[Set problem]: Reproduce every line of each item below, word for word and in the same order.

======== Source material

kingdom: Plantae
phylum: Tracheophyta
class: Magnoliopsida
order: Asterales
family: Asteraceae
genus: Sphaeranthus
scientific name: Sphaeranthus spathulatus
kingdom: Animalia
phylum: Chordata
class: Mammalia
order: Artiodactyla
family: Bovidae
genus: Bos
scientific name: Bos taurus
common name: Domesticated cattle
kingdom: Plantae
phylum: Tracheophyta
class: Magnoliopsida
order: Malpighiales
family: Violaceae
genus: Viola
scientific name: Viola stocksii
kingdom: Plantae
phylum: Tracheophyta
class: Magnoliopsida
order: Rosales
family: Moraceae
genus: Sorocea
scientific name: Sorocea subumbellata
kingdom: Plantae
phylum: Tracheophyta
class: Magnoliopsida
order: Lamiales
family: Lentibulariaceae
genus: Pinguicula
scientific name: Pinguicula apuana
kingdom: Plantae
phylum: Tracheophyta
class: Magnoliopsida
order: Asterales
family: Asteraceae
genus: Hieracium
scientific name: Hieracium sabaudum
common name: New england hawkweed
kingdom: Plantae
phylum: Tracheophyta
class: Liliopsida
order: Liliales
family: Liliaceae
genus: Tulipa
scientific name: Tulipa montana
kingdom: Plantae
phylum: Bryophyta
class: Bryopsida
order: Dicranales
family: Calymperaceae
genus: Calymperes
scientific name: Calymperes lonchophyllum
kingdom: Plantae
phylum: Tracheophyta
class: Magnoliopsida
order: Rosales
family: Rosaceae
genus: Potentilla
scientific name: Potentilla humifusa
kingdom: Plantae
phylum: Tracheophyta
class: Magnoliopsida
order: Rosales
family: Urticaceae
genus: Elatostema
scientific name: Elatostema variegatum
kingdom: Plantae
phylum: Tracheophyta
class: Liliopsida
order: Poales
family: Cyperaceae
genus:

================

[Answer to the problem]:
kingdom: Plantae
phylum: Tracheophyta
class: Magnoliopsida
order: Asterales
family: Asteraceae
genus: Sphaeranthus
scientific name: Sphaeranthus spathulatus
kingdom: Animalia
phylum: Chordata
class: Mammalia
order: Artiodactyla
family: Bovidae
genus: Bos
scientific name: Bos taurus
common name: Domesticated cattle
kingdom: Plantae
phylum: Tracheophyta
class: Magnoliopsida
order: Malpighiales
family: Violaceae
genus: Viola
scientific name: Viola stocksii
kingdom: Plantae
phylum: Tracheophyta
class: Magnoliopsida
order: Rosales
family: Moraceae
genus: Sorocea
scientific name: Sorocea subumbellata
kingdom: Plantae
phylum: Tracheophyta
class: Magnoliopsida
order: Lamiales
family: Lentibulariaceae
genus: Pinguicula
scientific name: Pinguicula apuana
kingdom: Plantae
phylum: Tracheophyta
class: Magnoliopsida
order: Asterales
family: Asteraceae
genus: Hieracium
scientific name: Hieracium sabaudum
common name: New england hawkweed
kingdom: Plantae
phylum: Tracheophyta
class: Liliopsida
order: Liliales
family: Liliaceae
genus: Tulipa
scientific name: Tulipa montana
kingdom: Plantae
phylum: Bryophyta
class: Bryopsida
order: Dicranales
family: Calymperaceae
genus: Calymperes
scientific name: Calymperes lonchophyllum
kingdom: Plantae
phylum: Tracheophyta
class: Magnoliopsida
order: Rosales
family: Rosaceae
genus: Potentilla
scientific name: Potentilla humifusa
kingdom: Plantae
phylum: Tracheophyta
class: Magnoliopsida
order: Rosales
family: Urticaceae
genus: Elatostema
scientific name: Elatostema variegatum
kingdom: Plantae
phylum: Tracheophyta
class: Liliopsida
order: Poales
family: Cyperaceae
genus:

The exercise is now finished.